By Melinda Rolls
For the first time in two decades, the Metropolitan Transportation Authority is projecting a balanced budget for five consecutive years, MTA officials said at an Oct. 19 news conference.The preliminary five-year financial plan through 2027 aims to pull the authority out of financial distress.
According to an annual financial report by the office of New York State Comptroller Thomas DiNapoli, new funding found in the 2024 state budget has balanced the expected deficits this year and in the next four years.
A main contributor to closure of current and future budget gaps is an increase to the payroll transportation mobility tax on employers in New York City, with the MTA anticipating $1.1 billion a year from the increase. Early this May, New York Gov. Kathy Hochul approved a State Senate bill that increased the top rate for the tax from 0.34% to 0.60% for employers doing business within the Metropolitan Commuter Transportation District, or MCTD.

▶ Data section:
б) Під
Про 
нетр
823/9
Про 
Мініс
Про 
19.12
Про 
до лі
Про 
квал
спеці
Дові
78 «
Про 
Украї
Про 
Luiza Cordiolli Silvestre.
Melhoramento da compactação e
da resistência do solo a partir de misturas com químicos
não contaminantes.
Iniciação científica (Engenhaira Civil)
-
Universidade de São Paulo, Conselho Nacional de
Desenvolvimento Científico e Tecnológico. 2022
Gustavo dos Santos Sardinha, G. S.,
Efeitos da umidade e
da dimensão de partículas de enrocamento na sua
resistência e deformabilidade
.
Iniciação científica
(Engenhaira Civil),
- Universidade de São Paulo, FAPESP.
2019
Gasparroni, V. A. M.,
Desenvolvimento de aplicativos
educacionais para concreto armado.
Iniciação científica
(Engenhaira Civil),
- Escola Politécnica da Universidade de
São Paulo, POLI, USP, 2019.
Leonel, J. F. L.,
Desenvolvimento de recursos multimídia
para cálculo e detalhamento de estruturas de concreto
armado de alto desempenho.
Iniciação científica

--

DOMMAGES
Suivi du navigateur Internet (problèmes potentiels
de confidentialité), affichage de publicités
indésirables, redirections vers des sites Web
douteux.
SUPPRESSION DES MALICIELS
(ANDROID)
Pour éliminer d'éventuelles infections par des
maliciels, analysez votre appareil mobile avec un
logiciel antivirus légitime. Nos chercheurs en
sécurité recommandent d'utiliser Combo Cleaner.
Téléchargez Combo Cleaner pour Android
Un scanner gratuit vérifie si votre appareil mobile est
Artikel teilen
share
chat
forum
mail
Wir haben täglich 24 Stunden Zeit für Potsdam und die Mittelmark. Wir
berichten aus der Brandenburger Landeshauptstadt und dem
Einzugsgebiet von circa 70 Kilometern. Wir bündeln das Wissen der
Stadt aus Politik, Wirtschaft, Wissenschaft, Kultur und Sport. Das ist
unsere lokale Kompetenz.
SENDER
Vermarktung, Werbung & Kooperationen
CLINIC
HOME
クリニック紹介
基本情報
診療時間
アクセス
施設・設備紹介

--

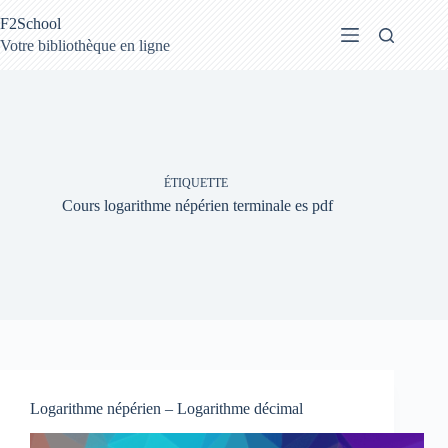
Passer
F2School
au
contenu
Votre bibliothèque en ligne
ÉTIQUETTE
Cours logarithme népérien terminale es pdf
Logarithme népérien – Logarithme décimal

▶ What you need to do:
1. Answer these questions using the MTA budget article. Put each answer on its own line, marked as the questions are.
(a) For how many consecutive years is the MTA projecting a balanced budget?
(b) How much money a year does the MTA expect from the payroll tax increase?
(c) What did the bill Hochul approved do to the payroll tax's top rate?
2. Copy out the passage of the MTA budget article starting with "According to an" and going on through "District, or MCTD.".
3. Continue the MTA budget article from the point where it stops.

▶ Expected responses:
1.
(a) Five consecutive years.
(b) $1.1 billion a year.
(c) It raised the top rate from 0.34% to 0.60%.

2.
According to an annual financial report by the office of New York State Comptroller Thomas DiNapoli, new funding found in the 2024 state budget has balanced the expected deficits this year and in the next four years.
A main contributor to closure of current and future budget gaps is an increase to the payroll transportation mobility tax on employers in New York City, with the MTA anticipating $1.1 billion a year from the increase. Early this May, New York Gov. Kathy Hochul approved a State Senate bill that increased the top rate for the tax from 0.34% to 0.60% for employers doing business within the Metropolitan Commuter Transportation District, or MCTD.

3.
The district is divided into two zones:
• Zone one includes Bronx, Kings (Brooklyn), New York (Manhattan), Queens and Richmond (Staten Island) counties.
• Zone two comprises Dutchess, Nassau, Orange, Putnam, Suffolk and Westchester counties.
MTA commuters will see a rise in fare and toll prices in the next few years to supplement the new funding. The MTA’s latest financial plan assumes fare and toll revenue increases in January 2025 and March 2027, representing an overall 4% hike in fares and tolls.
The January 2025 pricing is expected to generate a $299 million increase in annual MTA fare and toll revenues, and the March 2027 pricing, $325 million in annual revenue.
The MTA will also benefit from a one-time $300 million infusion of state funds in 2023. Additional fiscal relief will come from the transfer of responsibility for funding paratransit services to New York City, and the dedication of up to $500 million in casino license fees from three New York state casinos that are expected to be constructed in 2026 and 2027.
Congestion pricing is essential to fund $15 billion of the MTA’s 2020-24 capital program. The plan would charge drivers in Lower Manhattan a toll at or below 60th Street, except on major highways.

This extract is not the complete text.